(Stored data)

+++

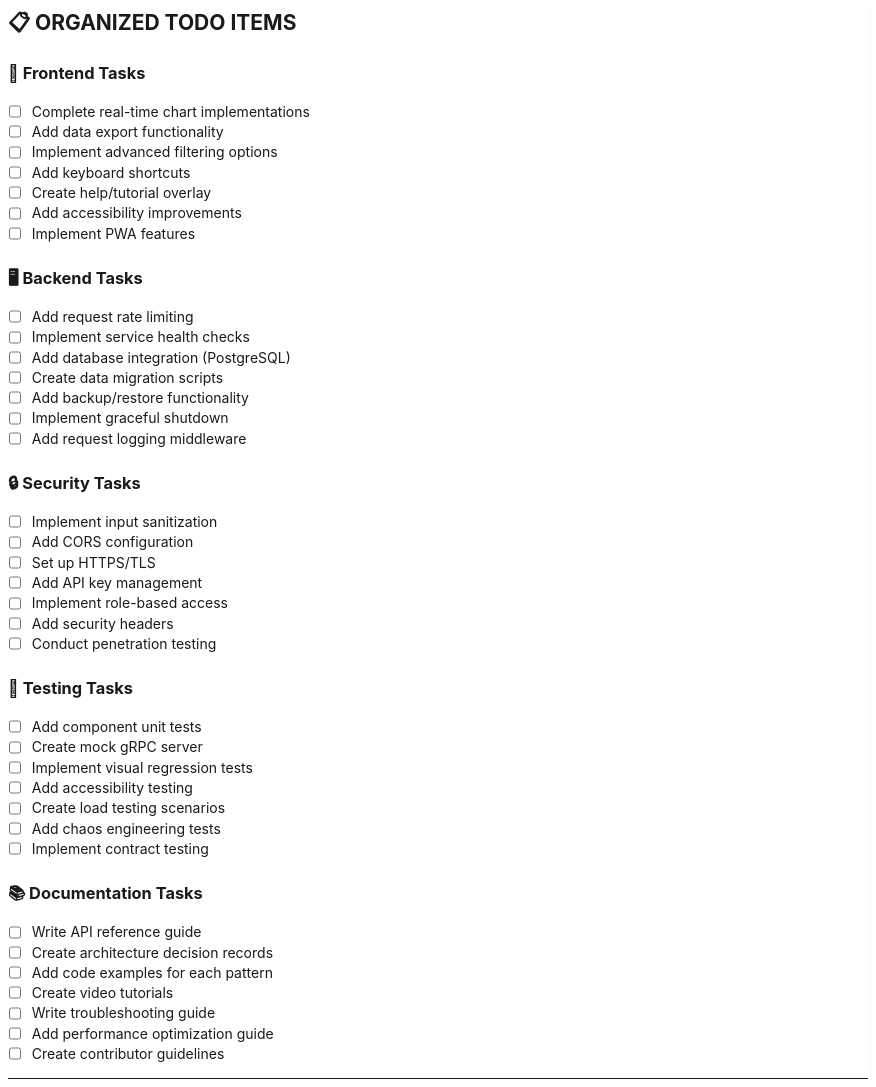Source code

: 
## 📋 **ORGANIZED TODO ITEMS**

### 🎨 **Frontend Tasks**
- [ ] Complete real-time chart implementations
- [ ] Add data export functionality
- [ ] Implement advanced filtering options
- [ ] Add keyboard shortcuts
- [ ] Create help/tutorial overlay
- [ ] Add accessibility improvements
- [ ] Implement PWA features

### 🖥️ **Backend Tasks**
- [ ] Add request rate limiting
- [ ] Implement service health checks
- [ ] Add database integration (PostgreSQL)
- [ ] Create data migration scripts
- [ ] Add backup/restore functionality
- [ ] Implement graceful shutdown
- [ ] Add request logging middleware

### 🔒 **Security Tasks**
- [ ] Implement input sanitization
- [ ] Add CORS configuration
- [ ] Set up HTTPS/TLS
- [ ] Add API key management
- [ ] Implement role-based access
- [ ] Add security headers
- [ ] Conduct penetration testing

### 🧪 **Testing Tasks**
- [ ] Add component unit tests
- [ ] Create mock gRPC server
- [ ] Implement visual regression tests
- [ ] Add accessibility testing
- [ ] Create load testing scenarios
- [ ] Add chaos engineering tests
- [ ] Implement contract testing

### 📚 **Documentation Tasks**
- [ ] Write API reference guide
- [ ] Create architecture decision records
- [ ] Add code examples for each pattern
- [ ] Create video tutorials
- [ ] Write troubleshooting guide
- [ ] Add performance optimization guide
- [ ] Create contributor guidelines

---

+++

Job:
All lines from the start of the entries above through the line containing "- [ ] Add database integration (PostgreSQL)" are to be given again exactly; the pictures are not.

The answer:
Source code

: 
## 📋 **ORGANIZED TODO ITEMS**

### 🎨 **Frontend Tasks**
- [ ] Complete real-time chart implementations
- [ ] Add data export functionality
- [ ] Implement advanced filtering options
- [ ] Add keyboard shortcuts
- [ ] Create help/tutorial overlay
- [ ] Add accessibility improvements
- [ ] Implement PWA features

### 🖥️ **Backend Tasks**
- [ ] Add request rate limiting
- [ ] Implement service health checks
- [ ] Add database integration (PostgreSQL)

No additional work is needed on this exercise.